To-do item:
Each line in the records below, from the one that contains "Number of off-target kinases, 7: 22 -> 16" to the one that contains "grays harbor: 380000 -> 620000", should be reproduced exactly, the first and last included.

Data in this exercise:
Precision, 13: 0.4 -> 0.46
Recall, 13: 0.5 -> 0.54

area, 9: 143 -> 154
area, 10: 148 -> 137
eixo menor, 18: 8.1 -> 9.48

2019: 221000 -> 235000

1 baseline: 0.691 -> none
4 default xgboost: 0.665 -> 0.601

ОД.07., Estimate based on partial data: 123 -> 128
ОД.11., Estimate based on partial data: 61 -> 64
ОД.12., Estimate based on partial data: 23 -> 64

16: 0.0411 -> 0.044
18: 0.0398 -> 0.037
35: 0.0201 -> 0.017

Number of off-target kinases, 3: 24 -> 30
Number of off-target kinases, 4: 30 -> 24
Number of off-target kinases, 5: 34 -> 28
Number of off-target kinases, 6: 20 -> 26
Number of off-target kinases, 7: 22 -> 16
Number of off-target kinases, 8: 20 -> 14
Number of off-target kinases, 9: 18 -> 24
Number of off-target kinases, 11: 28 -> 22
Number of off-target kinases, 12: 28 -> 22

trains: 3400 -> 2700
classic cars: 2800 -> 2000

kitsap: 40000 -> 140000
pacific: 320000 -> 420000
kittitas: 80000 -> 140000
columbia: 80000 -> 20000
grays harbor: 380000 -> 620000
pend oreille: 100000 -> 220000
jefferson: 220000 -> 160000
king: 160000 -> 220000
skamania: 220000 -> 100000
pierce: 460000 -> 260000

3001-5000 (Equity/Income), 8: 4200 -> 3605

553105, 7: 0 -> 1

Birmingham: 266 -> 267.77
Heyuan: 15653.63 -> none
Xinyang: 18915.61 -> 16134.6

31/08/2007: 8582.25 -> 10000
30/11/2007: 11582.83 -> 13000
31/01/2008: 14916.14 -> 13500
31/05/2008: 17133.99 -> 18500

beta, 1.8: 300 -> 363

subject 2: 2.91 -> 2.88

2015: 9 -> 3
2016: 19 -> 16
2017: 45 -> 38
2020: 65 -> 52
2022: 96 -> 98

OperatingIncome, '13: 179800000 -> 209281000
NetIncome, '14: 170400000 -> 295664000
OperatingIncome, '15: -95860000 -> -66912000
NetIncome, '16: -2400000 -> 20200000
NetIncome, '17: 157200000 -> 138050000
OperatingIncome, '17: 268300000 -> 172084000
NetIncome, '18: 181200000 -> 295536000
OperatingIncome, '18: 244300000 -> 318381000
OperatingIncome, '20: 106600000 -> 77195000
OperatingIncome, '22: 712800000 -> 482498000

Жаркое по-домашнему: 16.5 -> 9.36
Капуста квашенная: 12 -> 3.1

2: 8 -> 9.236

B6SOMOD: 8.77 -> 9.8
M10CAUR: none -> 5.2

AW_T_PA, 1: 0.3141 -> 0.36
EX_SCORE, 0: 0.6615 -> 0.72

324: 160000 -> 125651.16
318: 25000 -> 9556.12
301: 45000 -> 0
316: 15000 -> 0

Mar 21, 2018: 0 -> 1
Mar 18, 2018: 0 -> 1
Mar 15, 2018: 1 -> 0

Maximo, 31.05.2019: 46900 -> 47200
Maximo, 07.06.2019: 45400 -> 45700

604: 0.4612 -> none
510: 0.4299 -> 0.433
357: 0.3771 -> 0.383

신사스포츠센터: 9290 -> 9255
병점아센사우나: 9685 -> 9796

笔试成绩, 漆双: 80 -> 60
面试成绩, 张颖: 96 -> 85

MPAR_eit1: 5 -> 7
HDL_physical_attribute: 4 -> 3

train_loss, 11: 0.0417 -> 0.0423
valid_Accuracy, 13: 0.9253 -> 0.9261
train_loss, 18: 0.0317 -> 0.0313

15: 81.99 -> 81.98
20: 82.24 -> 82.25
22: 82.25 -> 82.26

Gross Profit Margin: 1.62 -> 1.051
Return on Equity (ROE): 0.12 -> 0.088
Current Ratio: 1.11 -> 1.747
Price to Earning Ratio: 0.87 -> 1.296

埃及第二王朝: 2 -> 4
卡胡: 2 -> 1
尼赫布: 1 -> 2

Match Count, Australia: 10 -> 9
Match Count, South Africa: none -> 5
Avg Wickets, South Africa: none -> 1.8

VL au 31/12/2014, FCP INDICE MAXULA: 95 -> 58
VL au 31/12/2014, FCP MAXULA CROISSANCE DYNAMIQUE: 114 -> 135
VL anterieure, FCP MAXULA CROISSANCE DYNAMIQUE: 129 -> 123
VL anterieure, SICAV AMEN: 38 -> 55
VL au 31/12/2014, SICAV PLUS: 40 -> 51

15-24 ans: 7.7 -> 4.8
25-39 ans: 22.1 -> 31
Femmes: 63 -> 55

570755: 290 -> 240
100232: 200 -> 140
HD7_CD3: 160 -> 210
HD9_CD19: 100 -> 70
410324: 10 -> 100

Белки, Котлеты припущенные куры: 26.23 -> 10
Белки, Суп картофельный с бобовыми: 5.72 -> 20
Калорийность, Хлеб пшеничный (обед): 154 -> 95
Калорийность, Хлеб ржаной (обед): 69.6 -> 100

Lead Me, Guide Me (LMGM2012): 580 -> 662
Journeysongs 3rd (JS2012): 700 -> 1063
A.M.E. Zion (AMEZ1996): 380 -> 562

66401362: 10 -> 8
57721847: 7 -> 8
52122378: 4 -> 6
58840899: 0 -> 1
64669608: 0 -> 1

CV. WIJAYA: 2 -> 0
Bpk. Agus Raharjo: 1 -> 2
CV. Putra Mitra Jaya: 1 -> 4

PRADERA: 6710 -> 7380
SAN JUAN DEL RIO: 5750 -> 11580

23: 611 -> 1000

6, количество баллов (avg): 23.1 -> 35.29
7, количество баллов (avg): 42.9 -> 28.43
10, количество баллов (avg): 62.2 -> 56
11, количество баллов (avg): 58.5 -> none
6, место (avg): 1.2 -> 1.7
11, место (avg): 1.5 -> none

Problem solution:
Number of off-target kinases, 7: 22 -> 16
Number of off-target kinases, 8: 20 -> 14
Number of off-target kinases, 9: 18 -> 24
Number of off-target kinases, 11: 28 -> 22
Number of off-target kinases, 12: 28 -> 22

trains: 3400 -> 2700
classic cars: 2800 -> 2000

kitsap: 40000 -> 140000
pacific: 320000 -> 420000
kittitas: 80000 -> 140000
columbia: 80000 -> 20000
grays harbor: 380000 -> 620000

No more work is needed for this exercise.